### [What is needed]
Output all entries precisely.
════════════════
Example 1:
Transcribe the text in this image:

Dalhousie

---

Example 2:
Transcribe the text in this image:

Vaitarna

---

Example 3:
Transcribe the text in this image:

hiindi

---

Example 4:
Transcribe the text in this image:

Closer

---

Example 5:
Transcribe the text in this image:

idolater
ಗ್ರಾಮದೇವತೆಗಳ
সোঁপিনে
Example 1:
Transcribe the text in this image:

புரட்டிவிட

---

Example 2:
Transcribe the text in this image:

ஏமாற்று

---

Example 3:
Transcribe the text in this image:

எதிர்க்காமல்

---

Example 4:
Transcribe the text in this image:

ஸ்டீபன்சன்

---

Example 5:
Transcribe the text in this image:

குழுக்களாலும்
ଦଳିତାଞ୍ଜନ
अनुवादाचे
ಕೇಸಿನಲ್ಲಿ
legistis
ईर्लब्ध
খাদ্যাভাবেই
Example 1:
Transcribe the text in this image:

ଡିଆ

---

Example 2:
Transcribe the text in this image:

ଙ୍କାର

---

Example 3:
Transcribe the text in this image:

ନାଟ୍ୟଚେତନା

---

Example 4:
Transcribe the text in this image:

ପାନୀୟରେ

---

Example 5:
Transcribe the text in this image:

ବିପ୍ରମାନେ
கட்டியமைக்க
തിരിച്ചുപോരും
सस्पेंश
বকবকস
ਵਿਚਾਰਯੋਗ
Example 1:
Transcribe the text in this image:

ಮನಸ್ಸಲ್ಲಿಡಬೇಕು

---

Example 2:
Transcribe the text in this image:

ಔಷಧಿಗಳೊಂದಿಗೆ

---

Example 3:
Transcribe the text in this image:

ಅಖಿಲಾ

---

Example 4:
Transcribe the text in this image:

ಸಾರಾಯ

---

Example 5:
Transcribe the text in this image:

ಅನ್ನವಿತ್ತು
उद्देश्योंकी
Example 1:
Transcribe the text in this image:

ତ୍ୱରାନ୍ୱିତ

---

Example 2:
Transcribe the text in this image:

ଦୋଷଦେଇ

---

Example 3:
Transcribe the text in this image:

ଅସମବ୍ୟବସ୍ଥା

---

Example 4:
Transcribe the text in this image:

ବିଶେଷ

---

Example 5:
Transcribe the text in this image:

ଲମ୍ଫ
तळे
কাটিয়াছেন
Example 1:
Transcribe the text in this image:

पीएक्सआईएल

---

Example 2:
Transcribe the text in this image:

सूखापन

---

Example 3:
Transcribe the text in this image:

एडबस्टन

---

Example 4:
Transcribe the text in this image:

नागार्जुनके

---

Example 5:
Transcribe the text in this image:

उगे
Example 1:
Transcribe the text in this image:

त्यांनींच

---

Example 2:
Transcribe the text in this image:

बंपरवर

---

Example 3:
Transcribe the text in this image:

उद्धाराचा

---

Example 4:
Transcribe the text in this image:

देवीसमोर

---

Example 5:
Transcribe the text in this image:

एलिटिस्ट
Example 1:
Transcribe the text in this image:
════════════════
### [Exercise answer]
Example 1:
Transcribe the text in this image:

Dalhousie

---

Example 2:
Transcribe the text in this image:

Vaitarna

---

Example 3:
Transcribe the text in this image:

hiindi

---

Example 4:
Transcribe the text in this image:

Closer

---

Example 5:
Transcribe the text in this image:

idolater
ಗ್ರಾಮದೇವತೆಗಳ
সোঁপিনে
Example 1:
Transcribe the text in this image:

புரட்டிவிட

---

Example 2:
Transcribe the text in this image:

ஏமாற்று

---

Example 3:
Transcribe the text in this image:

எதிர்க்காமல்

---

Example 4:
Transcribe the text in this image:

ஸ்டீபன்சன்

---

Example 5:
Transcribe the text in this image:

குழுக்களாலும்
ଦଳିତାଞ୍ଜନ
अनुवादाचे
ಕೇಸಿನಲ್ಲಿ
legistis
ईर्लब्ध
খাদ্যাভাবেই
Example 1:
Transcribe the text in this image:

ଡିଆ

---

Example 2:
Transcribe the text in this image:

ଙ୍କାର

---

Example 3:
Transcribe the text in this image:

ନାଟ୍ୟଚେତନା

---

Example 4:
Transcribe the text in this image:

ପାନୀୟରେ

---

Example 5:
Transcribe the text in this image:

ବିପ୍ରମାନେ
கட்டியமைக்க
തിരിച്ചുപോരും
सस्पेंश
বকবকস
ਵਿਚਾਰਯੋਗ
Example 1:
Transcribe the text in this image:

ಮನಸ್ಸಲ್ಲಿಡಬೇಕು

---

Example 2:
Transcribe the text in this image:

ಔಷಧಿಗಳೊಂದಿಗೆ

---

Example 3:
Transcribe the text in this image:

ಅಖಿಲಾ

---

Example 4:
Transcribe the text in this image:

ಸಾರಾಯ

---

Example 5:
Transcribe the text in this image:

ಅನ್ನವಿತ್ತು
उद्देश्योंकी
Example 1:
Transcribe the text in this image:

ତ୍ୱରାନ୍ୱିତ

---

Example 2:
Transcribe the text in this image:

ଦୋଷଦେଇ

---

Example 3:
Transcribe the text in this image:

ଅସମବ୍ୟବସ୍ଥା

---

Example 4:
Transcribe the text in this image:

ବିଶେଷ

---

Example 5:
Transcribe the text in this image:

ଲମ୍ଫ
तळे
কাটিয়াছেন
Example 1:
Transcribe the text in this image:

पीएक्सआईएल

---

Example 2:
Transcribe the text in this image:

सूखापन

---

Example 3:
Transcribe the text in this image:

एडबस्टन

---

Example 4:
Transcribe the text in this image:

नागार्जुनके

---

Example 5:
Transcribe the text in this image:

उगे
Example 1:
Transcribe the text in this image:

त्यांनींच

---

Example 2:
Transcribe the text in this image:

बंपरवर

---

Example 3:
Transcribe the text in this image:

उद्धाराचा

---

Example 4:
Transcribe the text in this image:

देवीसमोर

---

Example 5:
Transcribe the text in this image:

एलिटिस्ट
Example 1:
Transcribe the text in this image:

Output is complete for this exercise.